Bobby Vee (Robert Thomas Velline) April 30, 1943 – October 24, 2016
Having written recently about the infamous 1959 Clear Lake plane crash that claimed Buddy Holly and the others, I thought it might be worth mentioning one more of the era’s singers who also had a connection with the event. You might even say that his long and successful career had its roots in that tragedy.
Bobby Vee (real name Velline) was just 16 at the time of the crash, but the young musician was leading his own fledgling group, the Shadows, and appearing in his home town of Fargo, North Dakota. Ironically enough, Fargo was the next stop for the rock show that had been staggered by the loss of the stars on the plane, and Bobby — who was a big admirer of Buddy Holly — found himself appearing in his idol’s place.

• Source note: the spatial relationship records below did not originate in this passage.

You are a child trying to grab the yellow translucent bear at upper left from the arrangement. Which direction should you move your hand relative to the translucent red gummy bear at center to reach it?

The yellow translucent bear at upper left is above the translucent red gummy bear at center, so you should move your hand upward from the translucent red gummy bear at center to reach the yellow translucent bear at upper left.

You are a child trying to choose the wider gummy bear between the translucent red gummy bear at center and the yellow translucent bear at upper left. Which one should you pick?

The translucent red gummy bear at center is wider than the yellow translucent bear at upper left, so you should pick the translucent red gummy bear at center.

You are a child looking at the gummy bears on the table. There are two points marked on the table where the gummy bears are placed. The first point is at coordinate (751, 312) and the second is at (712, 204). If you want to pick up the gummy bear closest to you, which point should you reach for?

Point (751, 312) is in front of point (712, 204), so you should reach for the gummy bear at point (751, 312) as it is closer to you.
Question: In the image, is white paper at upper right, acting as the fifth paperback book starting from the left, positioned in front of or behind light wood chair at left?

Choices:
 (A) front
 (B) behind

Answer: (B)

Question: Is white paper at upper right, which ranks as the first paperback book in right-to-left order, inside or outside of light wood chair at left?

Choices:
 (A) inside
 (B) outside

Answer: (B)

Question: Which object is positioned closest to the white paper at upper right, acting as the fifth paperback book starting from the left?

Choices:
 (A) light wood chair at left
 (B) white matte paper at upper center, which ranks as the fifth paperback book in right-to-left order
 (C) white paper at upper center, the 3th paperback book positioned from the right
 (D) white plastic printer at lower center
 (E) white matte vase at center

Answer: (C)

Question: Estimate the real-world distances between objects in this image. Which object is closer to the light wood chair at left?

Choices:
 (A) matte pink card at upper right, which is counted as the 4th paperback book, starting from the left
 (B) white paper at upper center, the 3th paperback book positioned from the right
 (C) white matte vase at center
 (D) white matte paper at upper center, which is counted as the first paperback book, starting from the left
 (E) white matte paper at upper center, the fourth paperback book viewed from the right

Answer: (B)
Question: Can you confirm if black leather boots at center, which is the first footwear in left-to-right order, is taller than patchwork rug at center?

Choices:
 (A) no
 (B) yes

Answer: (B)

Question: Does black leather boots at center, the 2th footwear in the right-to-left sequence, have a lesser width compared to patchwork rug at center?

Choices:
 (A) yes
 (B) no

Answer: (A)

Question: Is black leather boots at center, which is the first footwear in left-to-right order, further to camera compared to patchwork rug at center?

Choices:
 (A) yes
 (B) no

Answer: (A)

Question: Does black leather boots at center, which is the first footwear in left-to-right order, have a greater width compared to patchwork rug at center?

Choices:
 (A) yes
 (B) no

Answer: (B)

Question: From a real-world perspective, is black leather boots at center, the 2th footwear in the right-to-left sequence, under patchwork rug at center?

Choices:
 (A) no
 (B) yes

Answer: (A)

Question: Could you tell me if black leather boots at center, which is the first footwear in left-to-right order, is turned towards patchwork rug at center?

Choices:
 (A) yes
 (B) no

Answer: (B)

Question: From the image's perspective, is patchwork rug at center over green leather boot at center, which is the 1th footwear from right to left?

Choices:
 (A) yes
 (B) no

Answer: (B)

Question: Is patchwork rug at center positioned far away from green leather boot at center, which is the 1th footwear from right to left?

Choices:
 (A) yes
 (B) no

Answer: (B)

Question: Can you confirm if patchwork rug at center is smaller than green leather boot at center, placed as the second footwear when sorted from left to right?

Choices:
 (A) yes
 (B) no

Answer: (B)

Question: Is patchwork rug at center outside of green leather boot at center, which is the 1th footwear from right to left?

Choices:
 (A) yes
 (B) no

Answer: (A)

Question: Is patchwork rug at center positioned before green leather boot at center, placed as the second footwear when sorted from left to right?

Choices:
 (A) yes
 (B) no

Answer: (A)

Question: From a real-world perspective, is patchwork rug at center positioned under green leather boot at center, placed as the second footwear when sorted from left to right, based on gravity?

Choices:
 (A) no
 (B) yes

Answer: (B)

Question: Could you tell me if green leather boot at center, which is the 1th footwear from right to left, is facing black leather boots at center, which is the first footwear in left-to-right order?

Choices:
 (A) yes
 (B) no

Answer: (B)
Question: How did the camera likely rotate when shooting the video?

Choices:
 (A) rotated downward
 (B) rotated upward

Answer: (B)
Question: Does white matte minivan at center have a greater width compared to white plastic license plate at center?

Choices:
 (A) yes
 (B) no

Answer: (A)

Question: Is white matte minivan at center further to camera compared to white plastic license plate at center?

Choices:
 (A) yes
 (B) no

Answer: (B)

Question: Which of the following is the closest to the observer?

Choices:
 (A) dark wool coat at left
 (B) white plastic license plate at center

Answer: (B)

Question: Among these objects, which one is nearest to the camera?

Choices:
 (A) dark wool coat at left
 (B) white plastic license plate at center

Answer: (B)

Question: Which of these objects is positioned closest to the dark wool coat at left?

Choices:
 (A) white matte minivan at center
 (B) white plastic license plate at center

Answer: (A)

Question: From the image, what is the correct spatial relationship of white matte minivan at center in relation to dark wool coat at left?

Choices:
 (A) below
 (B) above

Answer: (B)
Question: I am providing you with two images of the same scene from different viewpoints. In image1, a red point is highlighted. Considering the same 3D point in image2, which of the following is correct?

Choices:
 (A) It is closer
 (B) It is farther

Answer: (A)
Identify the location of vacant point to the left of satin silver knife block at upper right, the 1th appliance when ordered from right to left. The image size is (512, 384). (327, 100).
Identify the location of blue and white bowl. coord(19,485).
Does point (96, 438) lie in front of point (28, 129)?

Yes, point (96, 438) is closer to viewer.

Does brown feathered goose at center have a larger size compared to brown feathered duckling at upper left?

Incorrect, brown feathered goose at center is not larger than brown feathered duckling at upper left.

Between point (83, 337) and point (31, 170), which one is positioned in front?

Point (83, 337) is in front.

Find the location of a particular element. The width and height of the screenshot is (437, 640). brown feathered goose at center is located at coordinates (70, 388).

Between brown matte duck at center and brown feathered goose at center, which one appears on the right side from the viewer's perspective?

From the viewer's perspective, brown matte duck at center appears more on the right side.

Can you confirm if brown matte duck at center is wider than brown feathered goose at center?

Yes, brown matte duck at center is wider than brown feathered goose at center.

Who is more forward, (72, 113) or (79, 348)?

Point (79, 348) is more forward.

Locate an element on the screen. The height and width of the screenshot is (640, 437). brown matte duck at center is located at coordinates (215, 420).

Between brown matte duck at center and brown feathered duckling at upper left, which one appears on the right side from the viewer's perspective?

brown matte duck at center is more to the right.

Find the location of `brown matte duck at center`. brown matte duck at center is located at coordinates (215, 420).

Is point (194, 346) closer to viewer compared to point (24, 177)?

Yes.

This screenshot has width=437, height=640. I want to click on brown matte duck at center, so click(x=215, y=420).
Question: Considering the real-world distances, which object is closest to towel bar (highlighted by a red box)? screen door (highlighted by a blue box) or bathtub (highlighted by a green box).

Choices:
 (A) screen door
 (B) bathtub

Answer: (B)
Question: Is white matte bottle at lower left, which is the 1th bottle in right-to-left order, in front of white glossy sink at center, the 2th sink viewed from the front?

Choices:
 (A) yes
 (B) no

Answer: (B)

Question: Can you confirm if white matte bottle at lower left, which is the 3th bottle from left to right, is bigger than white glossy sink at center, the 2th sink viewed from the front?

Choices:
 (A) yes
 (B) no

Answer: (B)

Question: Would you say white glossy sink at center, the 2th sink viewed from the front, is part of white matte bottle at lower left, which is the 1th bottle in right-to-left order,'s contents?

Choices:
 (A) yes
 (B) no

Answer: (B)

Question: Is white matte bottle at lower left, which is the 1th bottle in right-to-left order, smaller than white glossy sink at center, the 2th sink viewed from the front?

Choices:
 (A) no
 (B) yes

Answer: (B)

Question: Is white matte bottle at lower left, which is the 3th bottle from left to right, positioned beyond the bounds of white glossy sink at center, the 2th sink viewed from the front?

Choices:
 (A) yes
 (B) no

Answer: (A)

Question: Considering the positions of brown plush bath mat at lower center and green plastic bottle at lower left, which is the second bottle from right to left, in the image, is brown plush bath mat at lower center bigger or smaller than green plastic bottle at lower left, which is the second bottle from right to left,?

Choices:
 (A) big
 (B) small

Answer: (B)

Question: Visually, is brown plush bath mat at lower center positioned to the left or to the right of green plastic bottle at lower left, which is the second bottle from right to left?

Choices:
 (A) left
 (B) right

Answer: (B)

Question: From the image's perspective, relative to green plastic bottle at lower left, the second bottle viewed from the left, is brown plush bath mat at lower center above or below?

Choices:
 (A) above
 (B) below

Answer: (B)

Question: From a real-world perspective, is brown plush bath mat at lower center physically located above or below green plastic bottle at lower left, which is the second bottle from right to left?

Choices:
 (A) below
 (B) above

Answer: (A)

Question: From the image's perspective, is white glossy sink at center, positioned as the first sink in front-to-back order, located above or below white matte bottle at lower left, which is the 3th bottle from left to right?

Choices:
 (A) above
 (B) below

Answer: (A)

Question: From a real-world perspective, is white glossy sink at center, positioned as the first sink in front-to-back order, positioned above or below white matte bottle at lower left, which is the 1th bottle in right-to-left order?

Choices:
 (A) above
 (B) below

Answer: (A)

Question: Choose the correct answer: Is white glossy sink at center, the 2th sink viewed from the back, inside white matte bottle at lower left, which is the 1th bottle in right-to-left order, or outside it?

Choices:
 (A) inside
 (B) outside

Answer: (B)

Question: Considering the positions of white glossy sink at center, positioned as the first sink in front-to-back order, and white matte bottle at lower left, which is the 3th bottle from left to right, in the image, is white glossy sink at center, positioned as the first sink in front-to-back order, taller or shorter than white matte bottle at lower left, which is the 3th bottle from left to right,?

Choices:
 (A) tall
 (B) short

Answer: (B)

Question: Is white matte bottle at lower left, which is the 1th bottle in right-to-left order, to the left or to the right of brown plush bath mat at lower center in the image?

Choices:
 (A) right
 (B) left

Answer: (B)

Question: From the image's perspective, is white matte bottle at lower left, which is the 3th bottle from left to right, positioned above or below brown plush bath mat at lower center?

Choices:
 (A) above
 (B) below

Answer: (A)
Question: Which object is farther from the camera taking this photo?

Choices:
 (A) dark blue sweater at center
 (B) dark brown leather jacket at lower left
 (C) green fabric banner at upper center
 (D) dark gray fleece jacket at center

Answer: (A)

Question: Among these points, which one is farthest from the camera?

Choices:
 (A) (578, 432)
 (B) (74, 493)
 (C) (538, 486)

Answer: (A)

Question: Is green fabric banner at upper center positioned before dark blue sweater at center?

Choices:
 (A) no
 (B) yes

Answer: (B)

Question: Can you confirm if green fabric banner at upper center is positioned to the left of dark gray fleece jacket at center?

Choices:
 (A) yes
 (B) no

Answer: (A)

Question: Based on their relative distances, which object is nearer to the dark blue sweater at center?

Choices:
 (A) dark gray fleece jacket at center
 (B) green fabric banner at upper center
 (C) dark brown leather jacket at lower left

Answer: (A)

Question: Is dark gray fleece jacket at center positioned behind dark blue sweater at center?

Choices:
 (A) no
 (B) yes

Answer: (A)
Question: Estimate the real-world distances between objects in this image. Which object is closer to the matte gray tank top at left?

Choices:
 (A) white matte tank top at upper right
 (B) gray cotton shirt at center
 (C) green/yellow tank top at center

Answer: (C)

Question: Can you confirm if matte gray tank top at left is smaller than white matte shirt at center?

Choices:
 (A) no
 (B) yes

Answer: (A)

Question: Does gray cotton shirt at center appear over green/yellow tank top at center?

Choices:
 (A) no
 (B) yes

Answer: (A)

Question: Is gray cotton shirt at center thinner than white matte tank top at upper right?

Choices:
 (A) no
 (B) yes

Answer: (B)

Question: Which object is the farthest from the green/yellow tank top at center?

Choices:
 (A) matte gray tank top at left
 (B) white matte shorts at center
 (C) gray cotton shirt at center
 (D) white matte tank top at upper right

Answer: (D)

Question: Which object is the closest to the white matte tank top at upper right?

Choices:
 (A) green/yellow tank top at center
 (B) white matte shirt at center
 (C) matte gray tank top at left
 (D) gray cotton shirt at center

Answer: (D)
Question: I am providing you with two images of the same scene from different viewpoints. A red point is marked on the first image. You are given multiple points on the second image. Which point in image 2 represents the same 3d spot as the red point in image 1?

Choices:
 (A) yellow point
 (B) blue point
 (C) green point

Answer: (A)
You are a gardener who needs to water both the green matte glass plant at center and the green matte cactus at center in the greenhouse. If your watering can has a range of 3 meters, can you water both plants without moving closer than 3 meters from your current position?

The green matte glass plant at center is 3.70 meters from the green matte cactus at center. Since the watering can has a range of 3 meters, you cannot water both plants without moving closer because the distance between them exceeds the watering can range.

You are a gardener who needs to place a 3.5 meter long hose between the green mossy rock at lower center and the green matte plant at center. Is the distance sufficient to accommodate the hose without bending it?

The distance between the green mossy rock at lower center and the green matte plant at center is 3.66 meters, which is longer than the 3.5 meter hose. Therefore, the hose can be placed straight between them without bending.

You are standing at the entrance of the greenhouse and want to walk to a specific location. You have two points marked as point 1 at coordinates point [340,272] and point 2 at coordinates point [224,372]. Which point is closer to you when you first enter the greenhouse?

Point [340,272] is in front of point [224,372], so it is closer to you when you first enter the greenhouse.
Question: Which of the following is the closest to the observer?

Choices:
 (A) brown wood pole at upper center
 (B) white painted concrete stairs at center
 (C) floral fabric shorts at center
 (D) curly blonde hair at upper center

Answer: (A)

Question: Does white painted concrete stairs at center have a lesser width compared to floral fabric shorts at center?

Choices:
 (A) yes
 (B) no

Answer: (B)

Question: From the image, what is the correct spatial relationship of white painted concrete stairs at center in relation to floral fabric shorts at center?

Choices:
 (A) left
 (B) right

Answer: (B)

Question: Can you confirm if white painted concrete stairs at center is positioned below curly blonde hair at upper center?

It was certainly an unusual start for a career, but even if Bobby was no Buddy, he soon began to attract the attention of recording companies. Within a few months he’d recorded “Suzie Baby,” which sold enough records to show the music industry that he had something they could sell. He was a good looking kid with a pleasant voice, and the decision makers began to build his career.
The next decade was very good for Bobby Vee. Beginning with 1960’s huge hit, “Devil Or Angel,” he began a string of chart-busters that turned him into a huge pop star. Songs like “Rubber Ball,” “Run To Him,” and his biggest, “Take Good Care of My Baby,” all seemed to be playing on every jukebox in those days.
Bobby Vee was everywhere, with stage and TV appearances part of the mix, and the record hits kept coming. Some of his biggest included “Charms” and “The Night Has a Thousand Eyes,” but by the latter part of the decade the British Invasion was in full force and Bobby’s career began to slow a little. He was still popular and still working regularly, but 1967’s “Come Back When You Grow Up” would be his last Top Ten hit.
Over the next few decades Bobby Vee kept his hand in with occasional recordings and spot appearances, and eventually the rise in popularity of the Oldies Tour helped fuel a comeback. He currently shows up from time to time in places like Branson, and still has a lot of fans.